The abundance of gas coming out of the Marcellus Shale is contributing to a situation on Columbia Gas Transmission that is pinching the pipeline’s storage operations in northern Ohio and creating oversupply on the western portion of its system, according to a recent rate adjustment filing at FERC.

On July 1 Columbia filed for a periodic transportation costs rate adjustment (TCRA) to recover costs of third-party capacity intended to relieve the undersupply situation in northern Ohio and relieve an oversupply situation at Leach, KY.

“In particular, increased supply into Columbia’s system from both Marcellus and other sources of production are displacing supply from ANR Pipeline Co. for Columbia’s northeastern markets,” the filing [RP11-2253] at the Federal Energy Regulatory Commission said. “The reduction in receipts is adversely impacting Columbia’s ability to fill its northern Ohio storage fields and serve northern Ohio markets.”

While the pipeline has asked shippers on multiple occasions to deliver more gas into northern Ohio, it has not seen significant changes in receipts, it said. Without “swift action,” the pipeline’s ability to meet firm storage withdrawal obligations could be impacted this winter, it said. “Additionally, if the reduction of receipts continues through the winter, then firm transportation markets would also be adversely impacted.”

Because it expects the situation to be ongoing, Columbia said its option of imposing stringent operating conditions on shippers was not attractive as an operational flow order “could be in effect for the entire summer injection season.” Rather, it has opted to contract for third-party capacity on multiple pipelines to move gas south from Kentucky to Louisiana and then back north to Ohio.

“First, Columbia will deliver gas into Columbia Gulf Transmission Co. (Columbia Gulf) at Leach, KY. Columbia Gulf will transport that gas as a firm backhaul from Leach to its interconnection with Regency Intrastate Gas (Regency),” the filing said. “Regency will transport that gas on an interruptible basis to its interconnection with ANR. Finally, ANR will transport the gas on a firm basis to its interconnection with Columbia at Monclova, OH.”

The pipeline’s filing describes three alternatives that also were considered. These involved Texas Eastern Transmission, Tennessee Gas Pipeline and Rockies Express Pipeline.

“However, contracting for firm backhaul service on Columbia Gulf represented the best value out of the available options because it would be reliable and available throughout the summer,” the pipeline said. “In addition, during the summer season discounts on other pipelines are generally higher for shippers willing to contract for firm service.”

Additionally, Columbia said in its filing that third-party service will be necessary to alleviate the impacts of upcoming construction on its system (Line 1278 and Line P).

In its initial 2011 TCRA filing [RP11-1822] Columbia projected that it would incur costs for transmission and compression of gas by others (Account No. 858 costs) of about $37.87 million for the period April 1, 2011 through March 31, 2012. However, because of the over-/undersupply issue and planned construction, those costs are now projected to be more than $47.75 million.

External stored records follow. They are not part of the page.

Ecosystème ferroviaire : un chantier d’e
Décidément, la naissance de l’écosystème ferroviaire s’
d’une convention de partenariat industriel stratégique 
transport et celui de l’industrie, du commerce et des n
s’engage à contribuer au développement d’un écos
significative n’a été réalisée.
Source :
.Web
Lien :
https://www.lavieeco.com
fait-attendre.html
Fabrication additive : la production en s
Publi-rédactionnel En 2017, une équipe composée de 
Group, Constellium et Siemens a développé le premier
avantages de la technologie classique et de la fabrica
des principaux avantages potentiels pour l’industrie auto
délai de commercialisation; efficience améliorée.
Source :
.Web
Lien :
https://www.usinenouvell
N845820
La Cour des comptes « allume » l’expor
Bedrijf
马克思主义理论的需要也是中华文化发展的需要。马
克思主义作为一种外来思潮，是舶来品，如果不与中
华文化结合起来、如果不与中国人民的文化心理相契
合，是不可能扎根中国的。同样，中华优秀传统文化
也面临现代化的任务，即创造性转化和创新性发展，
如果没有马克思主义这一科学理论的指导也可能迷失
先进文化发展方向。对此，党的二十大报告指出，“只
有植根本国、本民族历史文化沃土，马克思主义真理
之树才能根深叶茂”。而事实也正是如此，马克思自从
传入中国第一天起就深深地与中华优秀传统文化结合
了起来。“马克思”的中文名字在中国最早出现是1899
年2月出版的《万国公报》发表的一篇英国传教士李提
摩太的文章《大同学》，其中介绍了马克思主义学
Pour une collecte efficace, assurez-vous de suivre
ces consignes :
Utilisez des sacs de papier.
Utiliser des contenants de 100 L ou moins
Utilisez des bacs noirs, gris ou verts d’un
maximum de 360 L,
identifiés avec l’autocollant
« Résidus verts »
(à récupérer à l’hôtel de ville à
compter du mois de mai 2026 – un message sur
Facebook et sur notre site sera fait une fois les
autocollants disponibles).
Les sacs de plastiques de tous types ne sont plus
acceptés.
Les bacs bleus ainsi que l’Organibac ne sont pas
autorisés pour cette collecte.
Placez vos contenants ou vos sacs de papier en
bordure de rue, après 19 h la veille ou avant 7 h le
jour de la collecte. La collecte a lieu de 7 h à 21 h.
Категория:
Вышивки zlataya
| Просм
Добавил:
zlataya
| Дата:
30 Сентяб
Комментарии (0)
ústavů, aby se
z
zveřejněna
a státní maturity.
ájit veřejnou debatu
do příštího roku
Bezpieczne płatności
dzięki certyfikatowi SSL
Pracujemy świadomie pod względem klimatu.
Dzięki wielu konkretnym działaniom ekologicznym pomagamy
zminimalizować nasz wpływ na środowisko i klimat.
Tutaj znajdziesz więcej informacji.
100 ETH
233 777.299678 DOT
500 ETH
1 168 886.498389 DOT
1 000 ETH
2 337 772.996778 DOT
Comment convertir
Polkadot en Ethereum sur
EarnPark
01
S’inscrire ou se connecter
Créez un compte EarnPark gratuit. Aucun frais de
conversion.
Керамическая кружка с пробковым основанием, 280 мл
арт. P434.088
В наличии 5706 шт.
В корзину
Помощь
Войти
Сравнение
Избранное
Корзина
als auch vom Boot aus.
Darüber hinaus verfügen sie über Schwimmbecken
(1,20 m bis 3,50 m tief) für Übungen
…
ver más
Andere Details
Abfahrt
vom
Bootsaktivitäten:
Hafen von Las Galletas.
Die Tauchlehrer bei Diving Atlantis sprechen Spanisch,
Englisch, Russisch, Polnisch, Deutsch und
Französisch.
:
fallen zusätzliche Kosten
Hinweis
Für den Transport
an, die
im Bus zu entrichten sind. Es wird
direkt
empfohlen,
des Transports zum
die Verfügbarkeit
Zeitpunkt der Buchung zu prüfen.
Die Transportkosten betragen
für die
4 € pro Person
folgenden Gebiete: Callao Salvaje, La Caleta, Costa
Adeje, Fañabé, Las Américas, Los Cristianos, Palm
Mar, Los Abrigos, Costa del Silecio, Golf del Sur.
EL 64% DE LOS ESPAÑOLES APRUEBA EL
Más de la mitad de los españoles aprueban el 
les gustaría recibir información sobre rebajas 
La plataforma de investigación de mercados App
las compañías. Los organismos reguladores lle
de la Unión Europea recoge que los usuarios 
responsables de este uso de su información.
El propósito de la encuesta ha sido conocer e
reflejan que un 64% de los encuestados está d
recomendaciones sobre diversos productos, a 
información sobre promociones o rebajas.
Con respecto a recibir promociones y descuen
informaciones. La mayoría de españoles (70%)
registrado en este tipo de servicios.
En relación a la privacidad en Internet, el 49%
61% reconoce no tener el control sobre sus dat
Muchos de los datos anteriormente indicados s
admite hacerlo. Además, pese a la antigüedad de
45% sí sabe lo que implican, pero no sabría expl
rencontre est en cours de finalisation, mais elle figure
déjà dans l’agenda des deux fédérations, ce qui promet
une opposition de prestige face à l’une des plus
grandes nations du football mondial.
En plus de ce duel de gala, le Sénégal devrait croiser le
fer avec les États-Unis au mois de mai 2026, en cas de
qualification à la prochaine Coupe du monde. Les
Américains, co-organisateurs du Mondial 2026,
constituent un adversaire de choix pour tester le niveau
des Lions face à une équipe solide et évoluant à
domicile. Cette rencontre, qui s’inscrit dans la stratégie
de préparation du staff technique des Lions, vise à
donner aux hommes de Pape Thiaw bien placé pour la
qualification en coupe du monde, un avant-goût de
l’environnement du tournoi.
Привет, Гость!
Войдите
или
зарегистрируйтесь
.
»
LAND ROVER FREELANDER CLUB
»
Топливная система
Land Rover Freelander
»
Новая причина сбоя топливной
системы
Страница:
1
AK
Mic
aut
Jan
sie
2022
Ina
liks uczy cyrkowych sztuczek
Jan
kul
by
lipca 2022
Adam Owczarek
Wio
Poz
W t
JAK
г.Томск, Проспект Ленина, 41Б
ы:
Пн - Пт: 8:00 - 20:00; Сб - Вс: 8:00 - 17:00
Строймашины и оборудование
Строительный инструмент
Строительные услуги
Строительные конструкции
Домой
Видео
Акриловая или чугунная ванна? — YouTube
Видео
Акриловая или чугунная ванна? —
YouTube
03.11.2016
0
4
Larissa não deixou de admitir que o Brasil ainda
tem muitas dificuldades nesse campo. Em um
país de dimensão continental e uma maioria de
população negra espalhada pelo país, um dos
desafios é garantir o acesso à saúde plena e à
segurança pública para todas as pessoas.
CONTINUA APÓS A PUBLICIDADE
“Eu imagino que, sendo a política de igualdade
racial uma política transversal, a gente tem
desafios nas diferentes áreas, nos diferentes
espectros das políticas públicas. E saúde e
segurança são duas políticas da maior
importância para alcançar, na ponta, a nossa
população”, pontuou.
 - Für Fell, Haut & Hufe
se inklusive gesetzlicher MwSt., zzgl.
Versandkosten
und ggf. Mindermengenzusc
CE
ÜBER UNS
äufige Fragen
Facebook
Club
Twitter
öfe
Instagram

Because of this, “Columbia has determined that the currently effective TCRA rates should be revised, effective Aug. 1, 2011,” it said.

Among those moving to intervene at FERC are UGI Distribution Companies, Virginia Power Energy Marketing, Virginia Power Energy Services Corp. Inc., Duke Energy Corp. National Fuel Gas Distribution Corp., Baltimore Gas and Electric Co. and Stand Energy Corp.

In a recent operational notice Columbia told shippers that it has tentatively planned a meeting in Washington, DC, for Aug. 30 to discuss “long-term solutions” for the issue of declining receipts in northern Ohio.